The explosion could be felt 30 miles away. At 9.07am on 1 September, a SpaceX rocket containing 75,000 gallons of liquid oxygen and rocket-grade kerosene ignited into a fireball that could be seen from orbit, billowing black smoke into the gray sky around its Cape Canaveral launch pad.
On board was a $200m, 12,000lb communications satellite – part of Facebook CEO Mark Zuckerberg’s Internet.org project to deliver broadband access to sub-Saharan Africa.
Zuckerberg wrote, with a note of bitterness, on his Facebook page that he was “deeply disappointed to hear that SpaceX’s launch failure destroyed our satellite”. SpaceX founder Elon Musk told CNN it was the “most difficult and complex failure” the 14-year-old company had ever experienced.
It was also the second dramatic explosion in nine months for SpaceX, following a “rapid unscheduled disassembly” of a booster rocket as it attempted to land after a successful mission to the International Space Station.
Yet despite those challenges, a small band of billionaire technocrats have spent the past few years investing hundreds of millions of dollars into space ventures. Forget gilded mansions and super yachts; among the tech elite, space exploration is the ultimate status symbol.
Musk, who founded SpaceX in 2002, is arguably the most visible billionaire in the new space race. The apparent inspiration for Robert Downey Jr’s Tony Stark character in Iron Man, Musk has become a god-like figure for engineers, making his fortune at PayPal and then as CEO of luxury electric car firm Tesla and clean energy company Solar City. Yet it is his galactic ambitions, insiders say, that really motivate him. “His passion is settling Mars,” says one.
SpaceX has completed 32 successful launches since 2006, delivered cargo to the International Space Station and secured more than $10bn in contracts with Nasa and other clients. Musk has much grander ambitions, though, saying he plans to create a “plan B” for humanity in case Earth ultimately fails.
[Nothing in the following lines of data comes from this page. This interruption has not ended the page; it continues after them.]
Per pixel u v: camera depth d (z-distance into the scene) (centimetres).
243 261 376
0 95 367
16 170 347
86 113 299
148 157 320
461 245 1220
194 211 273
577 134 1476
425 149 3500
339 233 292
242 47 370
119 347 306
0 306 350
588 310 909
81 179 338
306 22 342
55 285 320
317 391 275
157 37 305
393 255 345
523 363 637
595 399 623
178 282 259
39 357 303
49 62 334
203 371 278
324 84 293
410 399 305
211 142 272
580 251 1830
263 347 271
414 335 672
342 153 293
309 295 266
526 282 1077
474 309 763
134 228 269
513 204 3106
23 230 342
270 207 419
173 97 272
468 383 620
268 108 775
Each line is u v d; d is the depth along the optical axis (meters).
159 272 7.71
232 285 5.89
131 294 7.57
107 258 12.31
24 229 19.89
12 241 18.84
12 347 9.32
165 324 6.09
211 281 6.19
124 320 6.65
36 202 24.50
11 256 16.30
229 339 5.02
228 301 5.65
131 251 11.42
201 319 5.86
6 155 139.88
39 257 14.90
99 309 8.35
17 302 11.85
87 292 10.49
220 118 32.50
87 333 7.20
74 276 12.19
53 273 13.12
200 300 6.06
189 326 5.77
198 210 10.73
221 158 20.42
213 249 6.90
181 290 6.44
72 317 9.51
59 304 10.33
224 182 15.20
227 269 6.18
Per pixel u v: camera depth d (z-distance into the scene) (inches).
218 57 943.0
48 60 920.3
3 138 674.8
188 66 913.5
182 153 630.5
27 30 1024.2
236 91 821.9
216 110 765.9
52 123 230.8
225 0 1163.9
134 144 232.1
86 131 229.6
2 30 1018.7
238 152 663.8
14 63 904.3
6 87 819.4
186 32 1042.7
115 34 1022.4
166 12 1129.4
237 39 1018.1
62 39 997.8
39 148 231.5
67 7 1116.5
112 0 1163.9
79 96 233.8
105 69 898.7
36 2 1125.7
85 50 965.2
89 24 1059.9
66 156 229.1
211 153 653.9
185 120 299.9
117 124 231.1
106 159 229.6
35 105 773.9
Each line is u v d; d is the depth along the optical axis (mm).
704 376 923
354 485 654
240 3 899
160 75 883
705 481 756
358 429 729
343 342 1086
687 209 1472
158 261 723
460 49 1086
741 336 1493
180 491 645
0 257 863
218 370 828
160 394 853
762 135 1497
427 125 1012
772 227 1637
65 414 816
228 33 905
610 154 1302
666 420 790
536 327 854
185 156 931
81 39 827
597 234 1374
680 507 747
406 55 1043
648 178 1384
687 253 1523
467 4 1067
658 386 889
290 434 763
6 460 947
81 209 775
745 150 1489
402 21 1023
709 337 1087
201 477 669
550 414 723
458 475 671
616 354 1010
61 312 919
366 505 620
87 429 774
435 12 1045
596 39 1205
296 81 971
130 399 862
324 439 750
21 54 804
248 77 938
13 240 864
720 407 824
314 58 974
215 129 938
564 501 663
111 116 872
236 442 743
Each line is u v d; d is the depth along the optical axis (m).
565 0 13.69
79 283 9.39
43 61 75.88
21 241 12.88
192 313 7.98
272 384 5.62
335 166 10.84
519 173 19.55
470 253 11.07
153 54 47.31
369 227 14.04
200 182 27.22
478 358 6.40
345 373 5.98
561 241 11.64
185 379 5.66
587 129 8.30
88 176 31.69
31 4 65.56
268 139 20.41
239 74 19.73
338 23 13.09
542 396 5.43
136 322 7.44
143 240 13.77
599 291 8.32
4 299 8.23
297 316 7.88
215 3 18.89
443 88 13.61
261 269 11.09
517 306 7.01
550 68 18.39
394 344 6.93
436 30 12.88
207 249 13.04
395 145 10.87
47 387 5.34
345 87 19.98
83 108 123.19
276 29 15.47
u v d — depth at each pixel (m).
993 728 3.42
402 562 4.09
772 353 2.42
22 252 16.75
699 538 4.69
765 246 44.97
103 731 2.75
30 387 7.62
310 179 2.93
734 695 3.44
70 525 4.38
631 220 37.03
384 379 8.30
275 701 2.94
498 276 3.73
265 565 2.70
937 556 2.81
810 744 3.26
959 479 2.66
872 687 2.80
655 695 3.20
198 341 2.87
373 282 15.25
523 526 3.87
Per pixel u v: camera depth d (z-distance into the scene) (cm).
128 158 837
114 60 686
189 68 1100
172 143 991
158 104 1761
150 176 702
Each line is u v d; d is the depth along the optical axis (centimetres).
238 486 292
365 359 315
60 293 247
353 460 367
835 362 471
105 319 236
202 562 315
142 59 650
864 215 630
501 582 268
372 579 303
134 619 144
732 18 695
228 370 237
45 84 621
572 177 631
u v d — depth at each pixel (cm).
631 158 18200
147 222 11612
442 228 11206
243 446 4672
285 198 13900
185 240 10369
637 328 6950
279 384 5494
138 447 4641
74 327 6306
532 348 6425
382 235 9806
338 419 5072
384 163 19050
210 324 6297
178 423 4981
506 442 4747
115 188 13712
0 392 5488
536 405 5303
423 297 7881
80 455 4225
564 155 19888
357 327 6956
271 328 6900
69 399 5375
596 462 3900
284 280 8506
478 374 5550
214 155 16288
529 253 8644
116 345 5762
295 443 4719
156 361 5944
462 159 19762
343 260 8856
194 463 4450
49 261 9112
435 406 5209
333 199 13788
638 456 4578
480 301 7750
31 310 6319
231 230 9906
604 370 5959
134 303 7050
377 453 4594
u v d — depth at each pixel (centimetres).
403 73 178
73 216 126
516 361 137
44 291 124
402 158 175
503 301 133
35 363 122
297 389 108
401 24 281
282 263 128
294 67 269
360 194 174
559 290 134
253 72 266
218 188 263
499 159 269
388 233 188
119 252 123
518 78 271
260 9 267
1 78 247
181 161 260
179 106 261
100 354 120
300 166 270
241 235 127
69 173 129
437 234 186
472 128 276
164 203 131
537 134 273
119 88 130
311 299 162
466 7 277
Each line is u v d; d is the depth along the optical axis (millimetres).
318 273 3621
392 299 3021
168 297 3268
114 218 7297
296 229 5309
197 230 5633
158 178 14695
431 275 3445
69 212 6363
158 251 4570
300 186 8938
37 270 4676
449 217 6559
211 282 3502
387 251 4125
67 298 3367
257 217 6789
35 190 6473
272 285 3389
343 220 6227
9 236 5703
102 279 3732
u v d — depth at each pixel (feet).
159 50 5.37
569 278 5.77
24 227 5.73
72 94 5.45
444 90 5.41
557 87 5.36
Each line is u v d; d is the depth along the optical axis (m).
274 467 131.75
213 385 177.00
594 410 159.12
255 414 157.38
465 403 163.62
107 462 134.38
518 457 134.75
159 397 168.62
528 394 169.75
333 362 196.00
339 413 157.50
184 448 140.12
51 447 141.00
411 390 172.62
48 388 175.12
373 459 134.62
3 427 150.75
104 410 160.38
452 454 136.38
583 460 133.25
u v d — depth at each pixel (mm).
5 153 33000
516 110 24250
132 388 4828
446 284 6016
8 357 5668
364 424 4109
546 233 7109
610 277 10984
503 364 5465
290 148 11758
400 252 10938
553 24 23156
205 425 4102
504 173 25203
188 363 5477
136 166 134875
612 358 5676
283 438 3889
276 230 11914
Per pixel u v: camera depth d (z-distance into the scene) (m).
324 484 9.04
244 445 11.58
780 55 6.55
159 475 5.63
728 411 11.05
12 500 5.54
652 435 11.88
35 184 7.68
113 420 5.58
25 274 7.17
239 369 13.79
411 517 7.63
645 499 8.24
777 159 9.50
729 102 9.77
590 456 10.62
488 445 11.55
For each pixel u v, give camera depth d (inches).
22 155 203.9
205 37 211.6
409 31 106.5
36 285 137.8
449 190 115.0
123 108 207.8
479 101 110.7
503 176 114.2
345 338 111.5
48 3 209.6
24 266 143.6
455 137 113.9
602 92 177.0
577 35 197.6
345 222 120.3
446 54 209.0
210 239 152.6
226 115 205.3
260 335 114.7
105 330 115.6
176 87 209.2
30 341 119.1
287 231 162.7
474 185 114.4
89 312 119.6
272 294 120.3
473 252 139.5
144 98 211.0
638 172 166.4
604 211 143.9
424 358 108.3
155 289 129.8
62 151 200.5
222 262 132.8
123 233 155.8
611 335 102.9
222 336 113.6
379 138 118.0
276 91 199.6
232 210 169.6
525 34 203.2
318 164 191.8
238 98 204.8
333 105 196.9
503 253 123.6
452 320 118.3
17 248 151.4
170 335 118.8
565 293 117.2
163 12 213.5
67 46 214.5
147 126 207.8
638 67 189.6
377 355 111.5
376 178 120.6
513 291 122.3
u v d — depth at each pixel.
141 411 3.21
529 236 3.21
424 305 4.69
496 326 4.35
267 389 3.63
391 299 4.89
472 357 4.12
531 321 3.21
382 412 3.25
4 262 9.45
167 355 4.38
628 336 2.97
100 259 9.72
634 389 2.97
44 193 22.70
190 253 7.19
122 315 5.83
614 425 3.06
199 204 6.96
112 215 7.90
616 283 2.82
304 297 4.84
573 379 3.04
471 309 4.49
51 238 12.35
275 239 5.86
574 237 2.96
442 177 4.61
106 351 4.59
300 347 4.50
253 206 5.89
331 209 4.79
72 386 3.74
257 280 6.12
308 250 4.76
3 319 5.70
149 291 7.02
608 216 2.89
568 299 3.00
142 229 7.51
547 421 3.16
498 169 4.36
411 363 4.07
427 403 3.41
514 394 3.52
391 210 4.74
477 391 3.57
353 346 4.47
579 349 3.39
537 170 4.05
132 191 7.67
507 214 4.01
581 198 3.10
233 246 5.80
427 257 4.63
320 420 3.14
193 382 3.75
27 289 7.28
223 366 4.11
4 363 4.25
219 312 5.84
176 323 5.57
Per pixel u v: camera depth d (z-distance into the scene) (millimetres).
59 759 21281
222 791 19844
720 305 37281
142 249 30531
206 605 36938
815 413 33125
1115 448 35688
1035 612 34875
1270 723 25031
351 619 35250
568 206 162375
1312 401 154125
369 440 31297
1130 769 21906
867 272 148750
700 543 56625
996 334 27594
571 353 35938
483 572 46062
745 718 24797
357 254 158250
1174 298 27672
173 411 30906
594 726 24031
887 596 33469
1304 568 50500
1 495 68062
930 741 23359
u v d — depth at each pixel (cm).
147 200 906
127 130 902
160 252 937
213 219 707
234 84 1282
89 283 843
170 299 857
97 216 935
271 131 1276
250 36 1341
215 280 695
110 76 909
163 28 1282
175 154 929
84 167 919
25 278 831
He once famously joked that he hoped to die on Mars – just not on impact.
Musk has outlined an ambitious timeline for colonizing the red planet, which he said could begin as soon as 2022. Speaking to the International Astronautical Congress in Mexico in September, Musk described a 400-foot-tall rocket that would ferry 100 colonists at a time to Mars over a period of decades.